The circumventricular organs of the brain include the subfornical organ
(SFO), the organum vasculosum of the lamina terminalis (OVLT), and the
area postrema (1, 2, 10). These so-called sensory circumventricular
organs are free of a blood-brain barrier, respond to changes in the
circulating levels of a variety of factors, and transmit information
reflecting levels of such factors to the brain (see Ref. 10 for review
and discussion). In particular, the SFO and OVLT monitor blood hormone
levels to adjust arterial blood pressure by changes in sympathetic
vasomotor drive. Electrolytic lesions of the area around the
anteroventral region of the third ventricle (AV3V) destroy the OVLT and
fibers of passage from the SFO (10).

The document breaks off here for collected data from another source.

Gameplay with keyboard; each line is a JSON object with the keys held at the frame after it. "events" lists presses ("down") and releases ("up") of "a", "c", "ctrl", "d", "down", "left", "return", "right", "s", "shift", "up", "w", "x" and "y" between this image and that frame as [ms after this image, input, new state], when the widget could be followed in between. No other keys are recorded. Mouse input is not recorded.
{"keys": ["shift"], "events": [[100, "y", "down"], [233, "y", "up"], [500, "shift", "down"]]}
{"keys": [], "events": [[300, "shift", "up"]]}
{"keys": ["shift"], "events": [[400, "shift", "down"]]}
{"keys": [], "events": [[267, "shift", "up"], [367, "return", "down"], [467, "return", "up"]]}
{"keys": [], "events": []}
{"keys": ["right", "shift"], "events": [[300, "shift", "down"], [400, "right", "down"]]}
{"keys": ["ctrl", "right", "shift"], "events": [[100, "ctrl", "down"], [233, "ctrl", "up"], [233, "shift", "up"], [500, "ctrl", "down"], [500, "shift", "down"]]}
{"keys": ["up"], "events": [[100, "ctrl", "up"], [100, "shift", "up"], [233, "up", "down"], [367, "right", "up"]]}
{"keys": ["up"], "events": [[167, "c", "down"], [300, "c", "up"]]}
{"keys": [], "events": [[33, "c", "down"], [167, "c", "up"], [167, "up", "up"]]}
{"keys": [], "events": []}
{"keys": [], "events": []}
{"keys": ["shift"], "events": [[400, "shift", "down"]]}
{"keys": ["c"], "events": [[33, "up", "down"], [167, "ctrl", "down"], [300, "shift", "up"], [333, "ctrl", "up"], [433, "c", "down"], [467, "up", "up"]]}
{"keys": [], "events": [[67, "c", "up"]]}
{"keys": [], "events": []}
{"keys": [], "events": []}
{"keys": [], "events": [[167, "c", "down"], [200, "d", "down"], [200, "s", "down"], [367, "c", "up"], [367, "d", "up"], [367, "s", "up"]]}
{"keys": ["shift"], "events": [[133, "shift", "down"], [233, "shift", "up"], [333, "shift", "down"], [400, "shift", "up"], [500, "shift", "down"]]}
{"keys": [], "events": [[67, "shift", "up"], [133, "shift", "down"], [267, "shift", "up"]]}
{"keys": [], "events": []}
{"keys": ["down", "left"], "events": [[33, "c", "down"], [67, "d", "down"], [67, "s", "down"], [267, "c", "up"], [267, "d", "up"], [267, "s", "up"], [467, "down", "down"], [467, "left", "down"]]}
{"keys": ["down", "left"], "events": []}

AV3V lesions attenuate the pressor
responses produced by systemic injections of angiotensin II (6), renin
(2),
2-melanocyte-stimulating
hormone (3), and serotonin (17) but not those produced by
norepinephrine or the
1-adrenoceptor agonist
phenylephrine (2, 3). This suggests that AV3V lesions do not diminish
the vasoconstrictor actions of neural- or adrenal-derived catecholamines. Lesions of the AV3V region also attenuate the pressor
responses produced by changes in NaCl concentrations in the cerebral
ventricles (11). The pressor effects produced by central injections of
serotonin also involve the AV3V region (21). Moreover, lesions of the
AV3V region prevent the development of several forms of hypertension
(1, 2, 8, 22).
The cardiovascular responses produced by systemically injected KA and NMDA may involve the direct stimulation of EAA receptors in the AV3V region (5). Alternatively, the AV3V region may simply play a role in mediating these responses. The aim of this study was to test the hypothesis that the AV3V region is required for the full expression of the cardiovascular responses produced by systemically administered EAA analogs in conscious freely moving rats.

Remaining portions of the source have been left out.